Is Christchurch About To Become A Renter’s Market?
To answer this question, first let’s look at what’s happening in the North Island.
Property managers in Auckland and Wellington say that overnight the rental market has changed and tenants are now in the driver's seat.
Trade Me figures show a record high supply of properties nationwide, reaching an all-time high in May, combined with a drop in demand for rentals. The supply in Wellington jumped 45% year on year, while Auckland also saw a record number of listings. There has also been a drop in demand for rental properties, down eight percent nationwide.
There are more properties listed for rent nationwide than ever before, less tenants turning up for viewings and more viewings needed to rent a property, plus the national median weekly rent fell for the first time this year.
What’s causing this change in the North Island?
It all comes down to supply and demand. There is currently an oversupply of rentals with lots of new builds coming onto the market and home owners opting to rent their properties because they can’t sell them. Plus, people are heading overseas, especially young people who know they can earn more money and pay less rent in Australia… so demand is less.
As businesses move to remote/flexible working, renters have started moving away from the cities and with no international travelers to fill the properties, interest in rentals is low.

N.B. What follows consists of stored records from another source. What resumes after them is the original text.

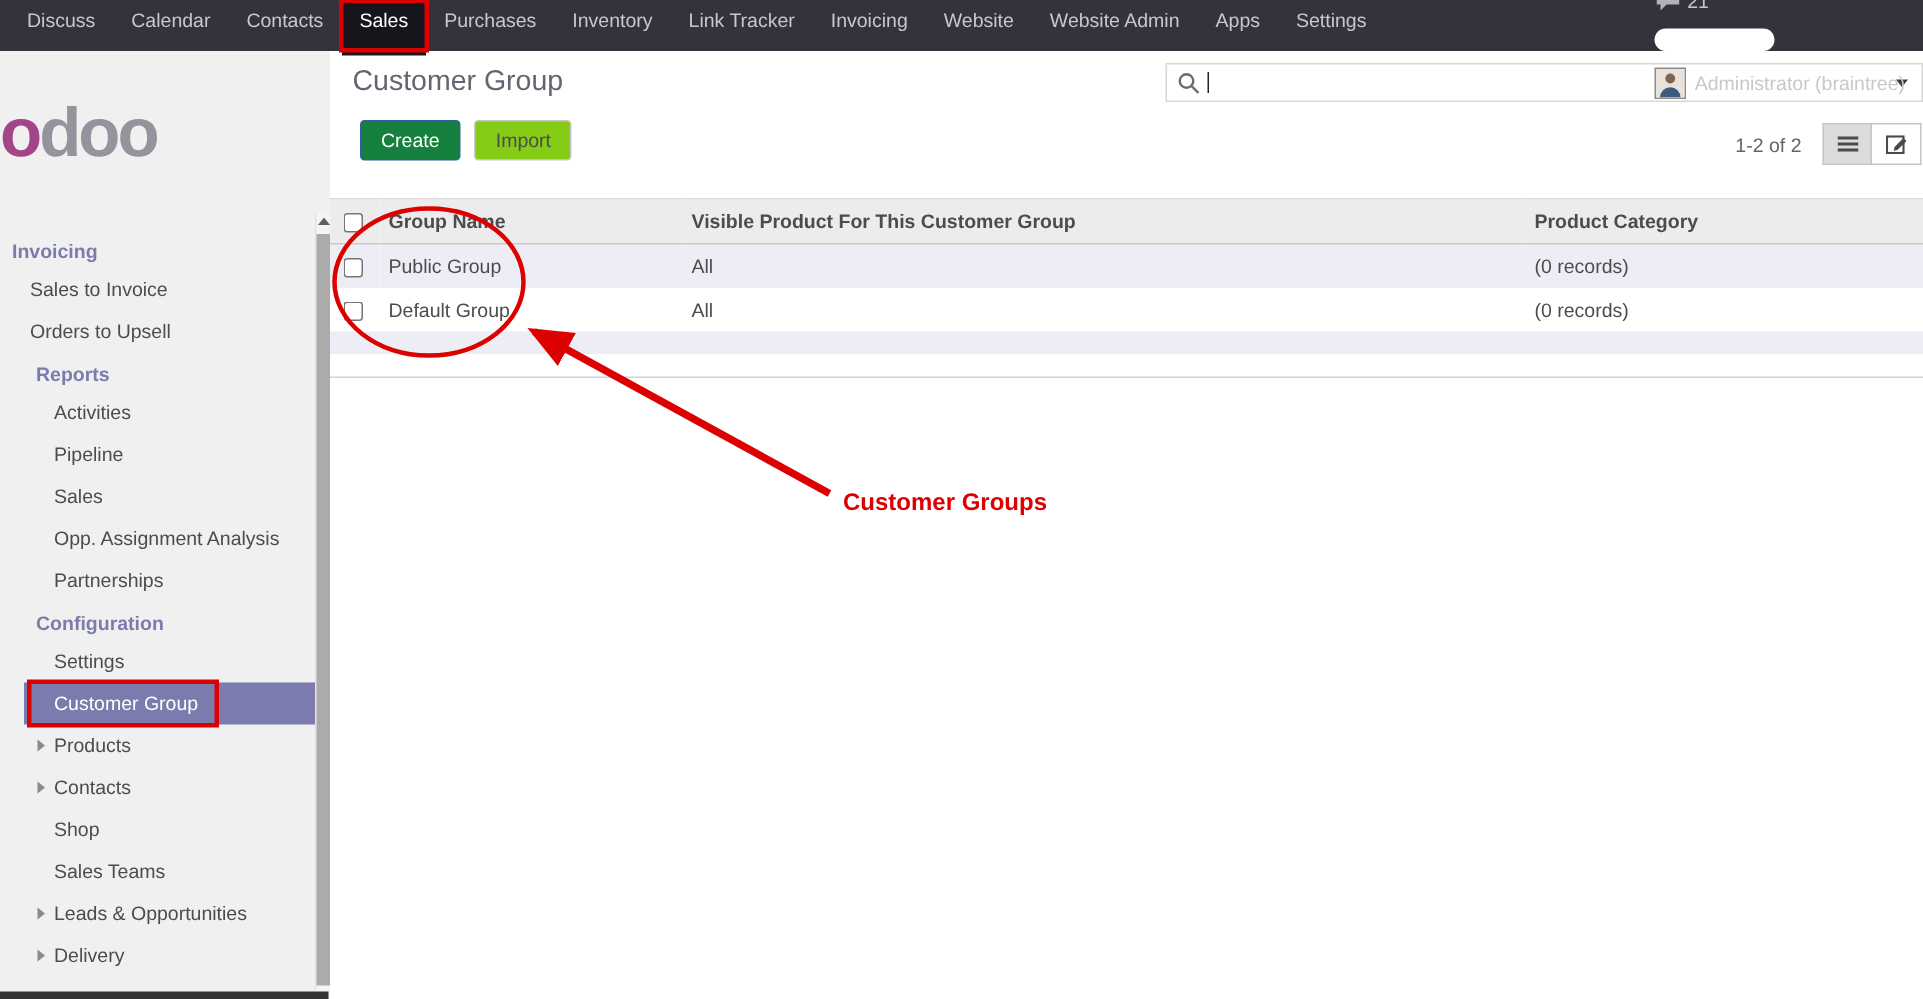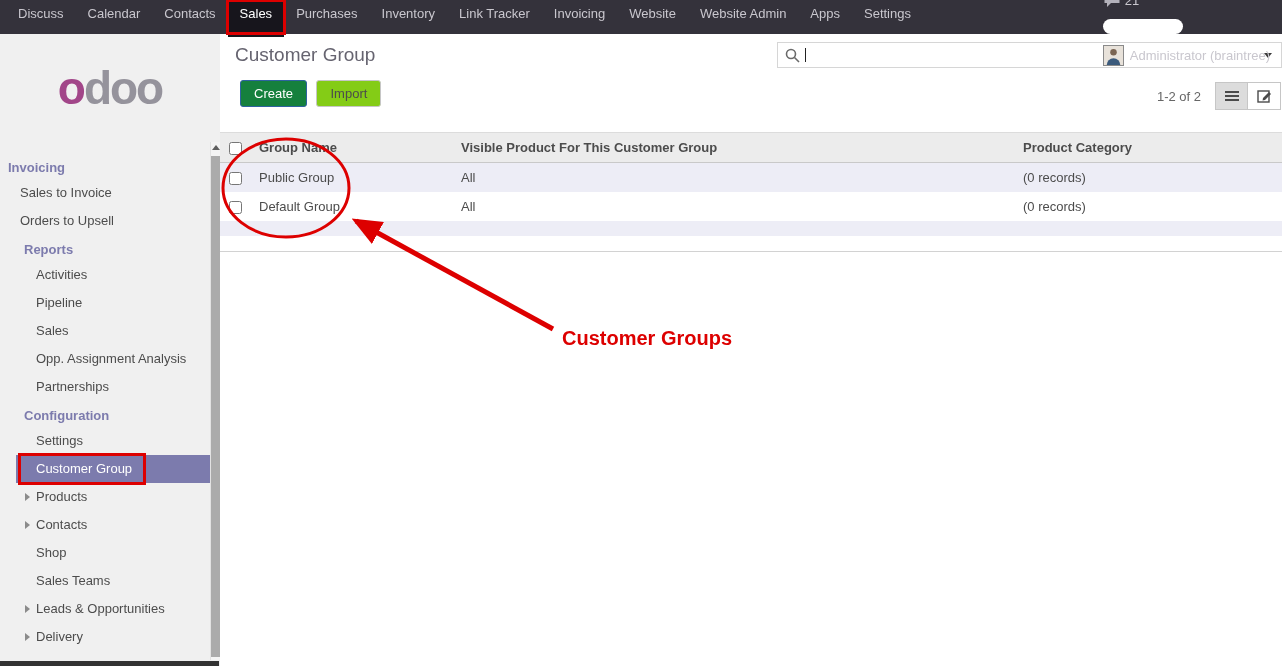--- a/index.html
+++ b/index.html
@@ -24,7 +24,7 @@
 
   
   .sidebar { position:absolute; top:34px; left:0; width:220px; bottom:0; background:#f0f0f0; z-index:5; }
-  .logo { display:block; text-align:center; margin-top:24px; height:66px; line-height:60px;
+  .logo { display:block; margin-top:24px; height:66px; line-height:60px;
     font-size:46px; font-weight:bold; color:#95939c; letter-spacing:-2px; cursor:pointer; }
   .logo::first-letter { color:#a24689; }
   .side-menu { margin-top:31px; width:210px; }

A slowing housing market could well be contributing to the increase in rental stocks. The most recent property report from the Real Estate Institute of New Zealand (REINZ) noted sales continued to slow down in April, while price growth was "moderate" and more housing stock was lingering on the market. Challenges with supply have switched to the demand side – first-home buyers and investors are encountering stricter lending criteria and tighter loan-to-valuation ratios, coupled with rising interest rates and inflation, said REINZ chief executive Jen Baird in the report. Fewer people were attending open homes and auction rooms; fewer buyers were making inquiries.
Tenants are becoming more price-sensitive, which isn't surprising giving the cost of living has gone through the roof, inflation is super high, petrol has gone up and no one can afford a block of cheese!
Most landlords would have to up rent by $100 to $200 a week to break even, but you're not going to get tenants if you do that. Conversely, if renters can save $20 a week on rent, they will.
Winter has officially arrived; the appetite to shift properties drops in the cooler months, meaning less competition. If tenants want somewhere nicer for the same amount of money or slightly less, then now is a good time to look. Upward and downward forces are working in their favour.
Will Christchurch become a renters market?
While there is always some uncertainty as to which way things will go, I don’t think rents will drop in Christchurch as they have in Auckland.
We are starting to see progress in Christchurch, people are moving here and it is a very livable city now that the infrastructure is finally underway. It is modern, has a vibrant inner city with lots of parks and cycleways and is not yet congested. It’s also a great place to bring up a family.
Since the borders have opened, most immigrant workers landed in Auckland, so did returning New Zealanders, and these are the people moving back offshore now. When people look to move to a new country they tend to look first at the larger cities, so a lot of Christchurch’s population increase comes from people moving from Auckland.
The majority of new arrivals are singles or couples and they tend to rent two-bedroom units initially, moving to a three-bedroom house or unit when they have a child. The bulk builders have been building a lot of two-bedroom units in and near the city centre.
However, at some point there will be enough of these units to meet demand. But they will continue to be built until there is a surplus, and then rents will drop as competition between landlords comes into play.
If I was to invest in a two-bedroom unit near the city now it would need to have stand-out features like off street parking, two bathrooms, good size rooms, EV charging points, outdoor areas and quiet neighbours.
At various times in a property investment tenure there will be renter’s markets when rents drop and vacancy periods increase. There will also be periods when mortgages will fluctuate up or down. So, an investor should factor this into their risk determination when purchasing a property.
Both factors are usually unpredictable and difficult to determine because property is a long-term investment and the risks cannot be envisaged. The risks are easier to predict in a seller’s market like now because they are already happening.
In a buyer’s market I would borrow as much as I could to build my portfolio. I would then be at high risk as my LVR would be at its peak. So, I would then concentrate on putting as much capital into my mortgage to lower my risk.
The beauty of property of course is that as the value of the property increases over time and the LVR decreases.
Christchurch Property has always increased in value during my investment lifetime, except for about eight years in the 1990’s. But the latest boom was the largest I have seen and some commentators predict a downward adjustment.
Auckland property has had more ups and downs than Christchurch and Auckland investors are not as territorial as us and tend to buy property all over New Zealand as they see opportunities.
How to prepare for a renters market
Landlords will want to avoid significant rent drops and minimise vacancy between tenants while also making it appealing for good tenants to stay on.
This may mean they need to become more creative to attract tenants and maintain rents. For example, consider having a pet-friendly rental – it’s good for tenants as it gives them more bargaining power, and it makes for greater stability in the rental market.
Landlords might need to start marketing themselves to stand out. Throw in some whiteware, maybe a free week's rent, or even offer to contribute towards moving costs.
Keep properties in a neat and tidy condition, carry out minor renovations now so you’re ahead of the curve when the market turns.